Brazil’s leading investment bank may need to sell itself to survive in the wake of a corruption scandal and the arrest of its co-founder and former CEO.
BTG Pactual’s stock has been crippled by the investigation into Andre Esteves, with the shares falling by about 30% in a matter of days.
Esteves, who had been CEO, chairman and the firm’s biggest shareholder, was charged with hindering a corruption investigation on November 25.
Esteves was replaced Sunday, and Reuters reported Monday that BTG Pactual is considering a possible sale of its commodities unit, while other reports suggest that the bank’s partners are working on a plan to buy out Esteves’s stake.

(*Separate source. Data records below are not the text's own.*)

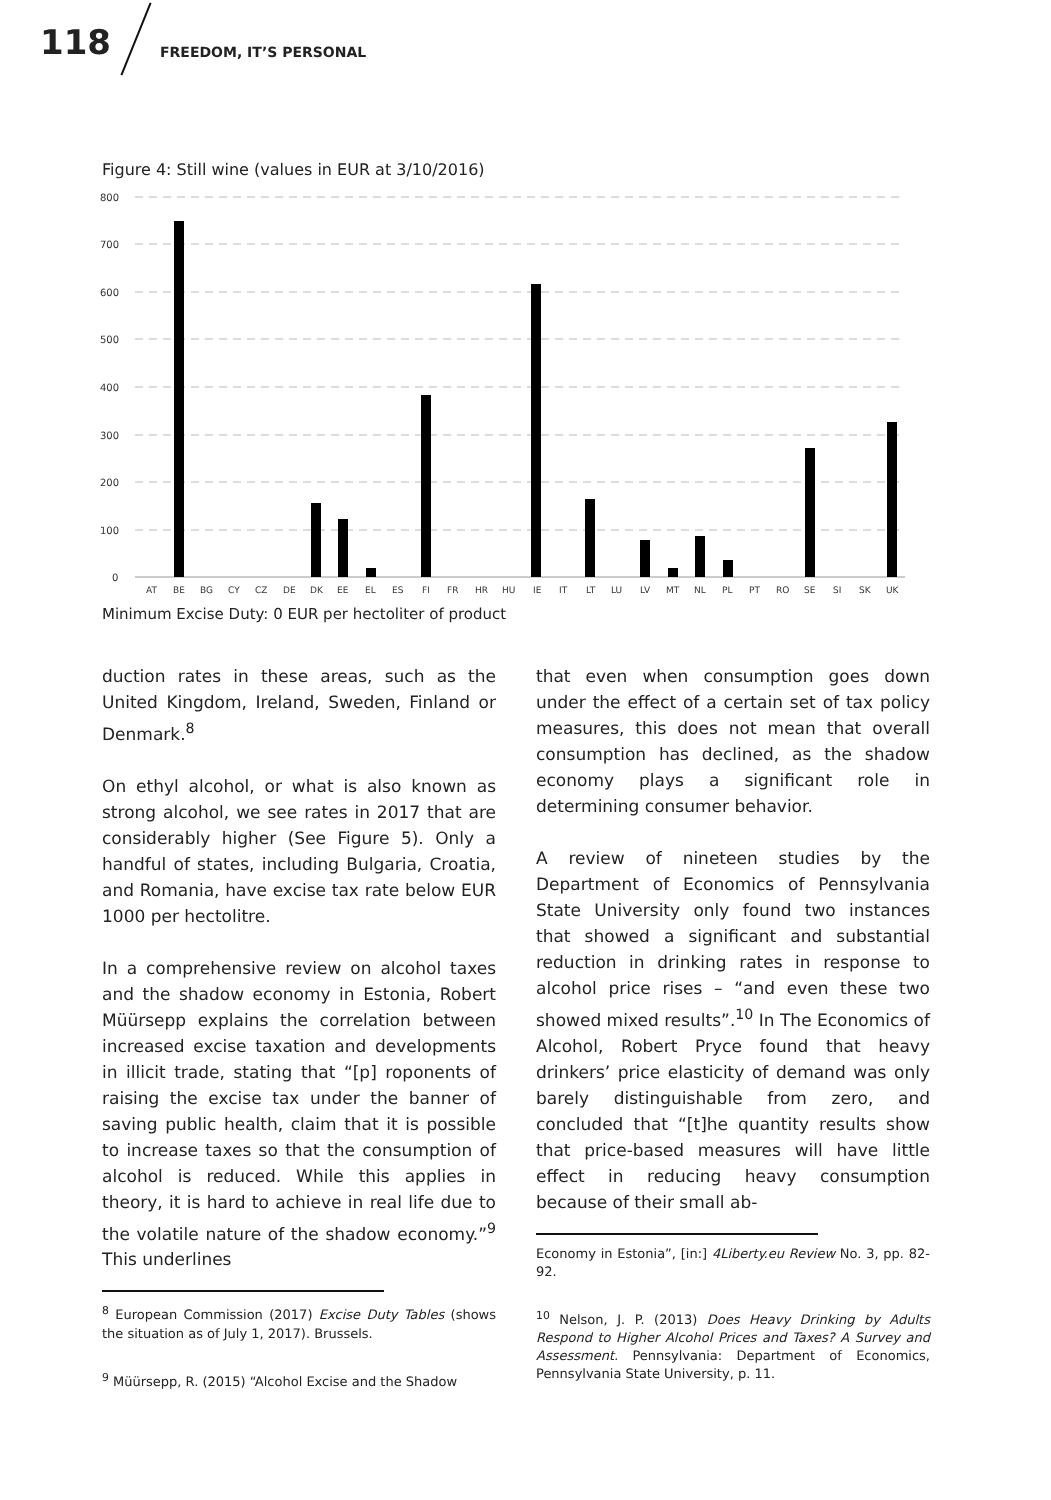118 FREEDOM, IT’S PERSONAL
Figure 4: Still wine (values in EUR at 3/10/2016)
800
700
600
500
400
300
200
100
0
AT
BE
BG
CY
CZ
DE
DK
EE
EL
ES
FI
FR
HR
HU
IE
IT
LT
LU
LV
MT
NL
PL
PT
RO
SE
SI
SK
UK
Minimum Excise Duty: 0 EUR per hectoliter of product
duction rates in these areas, such as the United Kingdom, Ireland, Sweden, Finland or Denmark.<sup>8</sup>
On ethyl alcohol, or what is also known as strong alcohol, we see rates in 2017 that are considerably higher (See Figure 5). Only a handful of states, including Bulgaria, Croatia, and Romania, have excise tax rate below EUR 1000 per hectolitre.
In a comprehensive review on alcohol taxes and the shadow economy in Estonia, Robert Müürsepp explains the correlation between increased excise taxation and developments in illicit trade, stating that “[p] roponents of raising the excise tax under the banner of saving public health, claim that it is possible to increase taxes so that the consumption of alcohol is reduced. While this applies in theory, it is hard to achieve in real life due to the volatile nature of the shadow economy.”<sup>9</sup> This underlines
<sup>8</sup> European Commission (2017) Excise Duty Tables (shows the situation as of July 1, 2017). Brussels.
<sup>9</sup> Müürsepp, R. (2015) “Alcohol Excise and the Shadow
that even when consumption goes down under the effect of a certain set of tax policy measures, this does not mean that overall consumption has declined, as the shadow economy plays a significant role in determining consumer behavior.
A review of nineteen studies by the Department of Economics of Pennsylvania State University only found two instances that showed a significant and substantial reduction in drinking rates in response to alcohol price rises – “and even these two showed mixed results”.<sup>10</sup> In The Economics of Alcohol, Robert Pryce found that heavy drinkers’ price elasticity of demand was only barely distinguishable from zero, and concluded that “[t]he quantity results show that price-based measures will have little effect in reducing heavy consumption because of their small ab-
Economy in Estonia”, [in:] 4Liberty.eu Review No. 3, pp. 82-92.
<sup>10</sup> Nelson, J. P. (2013) Does Heavy Drinking by Adults Respond to Higher Alcohol Prices and Taxes? A Survey and Assessment. Pennsylvania: Department of Economics, Pennsylvania State University, p. 11.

But it might take an all out sale to a bank or a wealth fund looking to boost its exposure to emerging markets — and at a steep discount to where BTG Pactual shares used to trade — to bolster confidence in the Brazilian bank’s shares, said Erik Gordon, a professor at the University of Michigan’s Ross School of Business.
“The bank needs an acquirer with capital and credibility to save it,” he said. “The bank’s short-term capital structure relies on investor confidence, and investors can be confident of nothing until there is more clarity on the bank’s involvement in alleged wrongdoing and the bank’s ability to remain profitable without Esteves and whatever he did to make the bank profitable.”
BTG Pactual itself has not been implicated in the corruption and bribery investigation. The bank declined to comment when reached by Business Insider.
“One of the key risks for BTG Pactual is the reliance on its CEO,” Goldman Sachs analysts said in a note late last week after news of the investigation broke.
Persio Arida, who was named interim CEO in the wake of Esteves’ arrest last week, was voted in by shareholders November 29 as executive chairman and a pair of longtime BTG Pactual executives, Marcelo Kalim and Roberto Sallouti, were named co-CEOs of the firm over the weekend.
Gordon says the firm may have to rely on an international acquirer to support it. The bank had a market capitalisation of about 19.5 billion Brazilian real, or around $5 billion, as of Monday November 30.
“The best prospects are non-Brazilian banks that want to get into the market,” Gordon said. “The Brazilian government would prefer a local buyer but a local buyer has less incentive to pay a high price and already has the connections it needs to do business in Brazil.”
Though the firm’s ‘BTG’ acronym stands for ‘banking and trading group,’ BTG Pactual’s investment banking prowess have also earned it a second definition: ‘Better than Goldman.’